Madagascar: Ravalomanana/Rajaonarimampianina - Front pour dénoncer les fraudes électorales

Suite à leur rencontre qui s'est déroulée à Paris le week-end dernier, les deux anciens présidents ont publié hier un communiqué conjoint.

Marc Ravalomanana et Hery Rajaonarimampianina reviennent à la charge. En effet, après la rencontre à Paris qui a fait le buzz sur les réseaux sociaux durant le week-end, les deux anciens présidents ont décidé de poursuivre leur démarche en publiant hier un communiqué conjoint pour dénoncer les fraudes électorales qu'auraient engendré les dernières élections communales.

Trois jours après la rencontre de Paris, les deux ex-hommes forts du pays ont confirmé que l'entrevue a été axée sur la conjoncture actuelle, particulièrement sur les imperfections qu'ils ont relevées durant les dernières échéances électorales.

D'emblée, Ravalo et Rajao expriment leur inquiétude par rapport à l'évolution de la situation actuelle et pointent du doigt les dirigeants actuels, la CENI et ses démembrements par rapport aux « violations répétées de la Constitution et des textes régissant les élections ».

Pour la première fois depuis un an, les deux candidats malheureux de l'élection présidentielle de 2018 sont revenus sur cette échéance et affirment qu'ils ont opté pour la tolérance en 2018 afin d'assurer un climat d'apaisement et permettre au nouveau régime de commencer les actions de développement. Une manière à eux de laisser entendre qu'ils n'ont pas été battus mais ont simplement choisi de se taire pour éviter les affrontements.

Nul n'ignore pourtant qu'avec 8,82% de voix obtenues, le candidat du « Hery Vaovao ho an'i Madagasikara », Hery Rajaonarimampianina n'avait aucune chance de se qualifier pour le second tour. Par ailleurs, lors du second tour de la Présidentielle, l'écart de voix entre le candidat vainqueur Andry Rajoelina et son dauphin, Marc Ravalomanana était de 526.091 voix.

Requêtes. Dans leur communiqué conjoint, les deux anciens présidents affirment que suite à la manipulation des listes électorales, l'utilisation de fausses cartes d'identité nationale, et les nombreuses fraudes relevées durant les élections communales, des requêtes ont été déposées auprès des juridictions compétentes.

Aussi, de par ces constatations, Hery Rajaonarimampianina et Marc Ravalomanana condamnent-ils les cas d'illégalités et le non respect des droits du peuple malgache.

Tout en affirmant qu'ils font confiance à la Justice, les deux ex-présidents lancent un appel à l'endroit de tous les citoyens malgaches afin de faire preuve de solidarité et de prioriser les intérêts supérieurs de la Nation. « La réconciliation nationale est nécessaire pour lancer le développement du pays », soutiennent-ils.

« 2009 bis ». Bon nombre d'observateurs se posent des questions sur la sincérité de ces déclarations. Faut-il rappeler que juste avant son départ pour Paris, l'ancien président Marc Ravalomanana a incité ses partisans à se lever et à descendre dans la rue pour contester les résultats des scrutins.

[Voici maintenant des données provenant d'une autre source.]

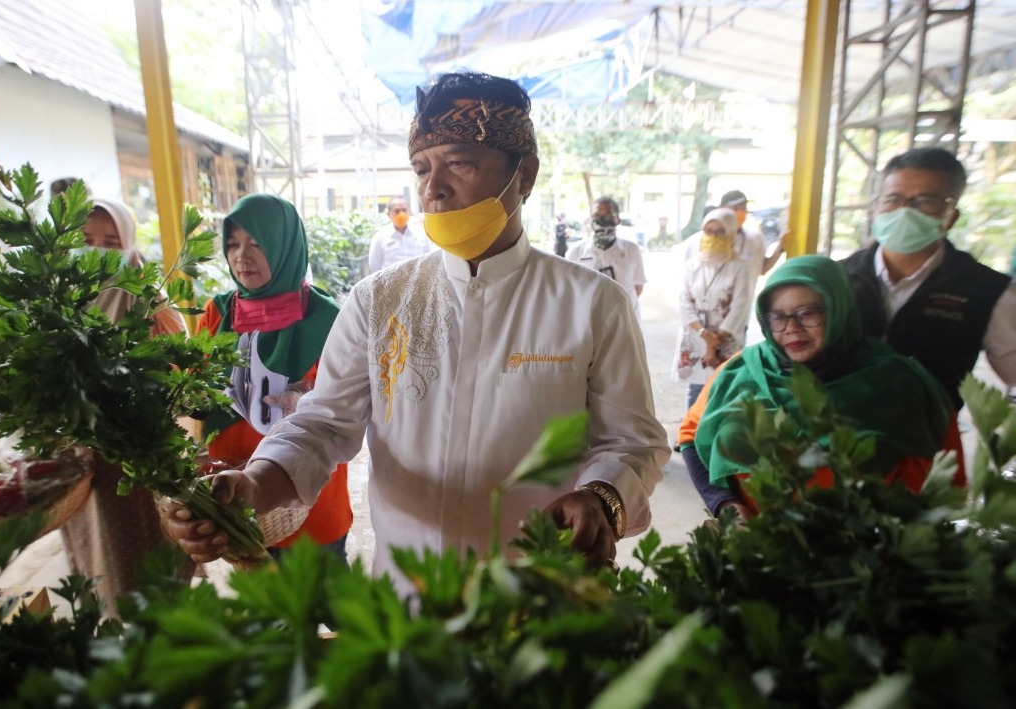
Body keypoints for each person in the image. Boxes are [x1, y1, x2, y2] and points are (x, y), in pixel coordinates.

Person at [162, 71, 669, 594]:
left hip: (539, 598)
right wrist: (253, 483)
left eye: (460, 163)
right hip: (408, 604)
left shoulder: (592, 304)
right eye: (423, 168)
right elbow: (322, 423)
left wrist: (602, 497)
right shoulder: (379, 300)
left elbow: (632, 441)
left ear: (525, 175)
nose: (433, 187)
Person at [678, 255, 962, 520]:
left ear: (840, 308)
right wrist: (725, 506)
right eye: (777, 316)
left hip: (865, 556)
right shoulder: (739, 371)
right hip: (751, 545)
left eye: (808, 313)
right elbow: (691, 436)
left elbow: (943, 480)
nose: (791, 328)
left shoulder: (900, 383)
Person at [197, 193, 353, 560]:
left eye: (257, 242)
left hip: (306, 502)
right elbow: (194, 385)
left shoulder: (327, 319)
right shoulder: (217, 313)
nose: (242, 256)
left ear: (284, 246)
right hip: (232, 494)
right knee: (267, 607)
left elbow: (341, 409)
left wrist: (304, 398)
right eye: (233, 244)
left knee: (327, 599)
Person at [60, 197, 190, 616]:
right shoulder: (62, 296)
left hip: (137, 454)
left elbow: (183, 359)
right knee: (96, 555)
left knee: (142, 554)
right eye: (86, 239)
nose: (96, 250)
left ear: (128, 243)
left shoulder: (147, 295)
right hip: (82, 454)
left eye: (111, 241)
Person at [842, 147, 1016, 410]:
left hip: (928, 441)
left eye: (925, 201)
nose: (904, 212)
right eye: (892, 199)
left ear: (951, 216)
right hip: (834, 436)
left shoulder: (988, 290)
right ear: (876, 208)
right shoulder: (836, 277)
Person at [672, 208, 754, 409]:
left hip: (725, 336)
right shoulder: (692, 265)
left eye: (720, 231)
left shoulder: (741, 266)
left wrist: (715, 342)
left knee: (723, 386)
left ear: (731, 234)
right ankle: (690, 437)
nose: (713, 236)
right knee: (696, 390)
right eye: (709, 231)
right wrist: (704, 335)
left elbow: (740, 305)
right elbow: (684, 302)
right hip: (696, 333)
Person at [565, 197, 647, 319]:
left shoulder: (631, 249)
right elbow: (570, 289)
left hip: (626, 319)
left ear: (617, 219)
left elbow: (638, 287)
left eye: (608, 215)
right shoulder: (576, 251)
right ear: (591, 220)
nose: (602, 221)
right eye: (597, 216)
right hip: (589, 320)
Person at [367, 196, 432, 273]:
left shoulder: (421, 234)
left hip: (417, 282)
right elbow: (374, 266)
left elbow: (428, 260)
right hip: (390, 283)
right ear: (389, 214)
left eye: (404, 210)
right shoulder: (380, 237)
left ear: (409, 212)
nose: (401, 214)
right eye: (397, 211)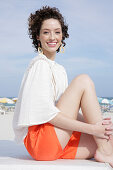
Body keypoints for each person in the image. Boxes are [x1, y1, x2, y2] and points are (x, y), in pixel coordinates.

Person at [13, 6, 113, 167]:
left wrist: (100, 126)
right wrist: (93, 129)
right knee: (83, 80)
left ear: (63, 35)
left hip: (55, 140)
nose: (52, 37)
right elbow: (50, 115)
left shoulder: (60, 70)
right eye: (46, 32)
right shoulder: (39, 65)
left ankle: (106, 150)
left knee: (108, 140)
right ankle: (106, 153)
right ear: (37, 36)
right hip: (41, 140)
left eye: (57, 32)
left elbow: (67, 112)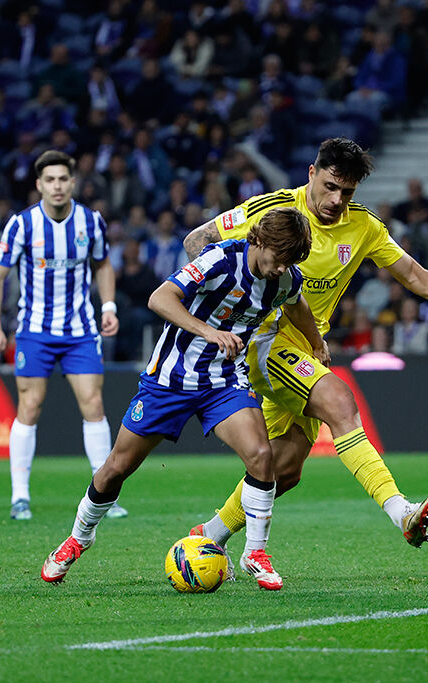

Un appel qui n'a pas été suivi à la lettre pour le moment puisque la manifestation qui s'est déroulée samedi dernier à Bel'Air n'a pas atteint le résultat escompté. Certains accusent aussi Hery Rajaonarimampianina qui a choisi d'opter pour la politique du silence depuis un an, d'être manipulé par Ravalo. C'est peut-être le cas si l'on se réfère à la photo de la rencontre entre les deux personnalités. Reste à confirmer également si la démarche des deux anciens Chefs d'Etat n'est pas de connivence avec la réunion des Fanirisoa Ernaivo, Fleury Rakotomalala et le GTT France qui ont déclaré ouvertement qu' « il faut renverser à tout prix le régime Andry Rajoelina ». On attend désormais la suite de cette nouvelle démarche de Marc Ravalomanana et de Hery Rajaonarimampianina qui ont décidé de faire un front uni pour s'opposer au TGV. Bon nombre d'observateurs soupçonnent la préparation dans l'Hexagone d'un « 2009 bis ». On se demande aussi : que signifie le silence actuel des tenants du pouvoir ? A travers les réseaux sociaux, les partisans du MAPAR encouragent les autorités à afficher une fermeté et à prendre un NOTAM contre tous ceux qui œuvrent et manœuvrent pour déstabiliser le régime. Histoire à suivre.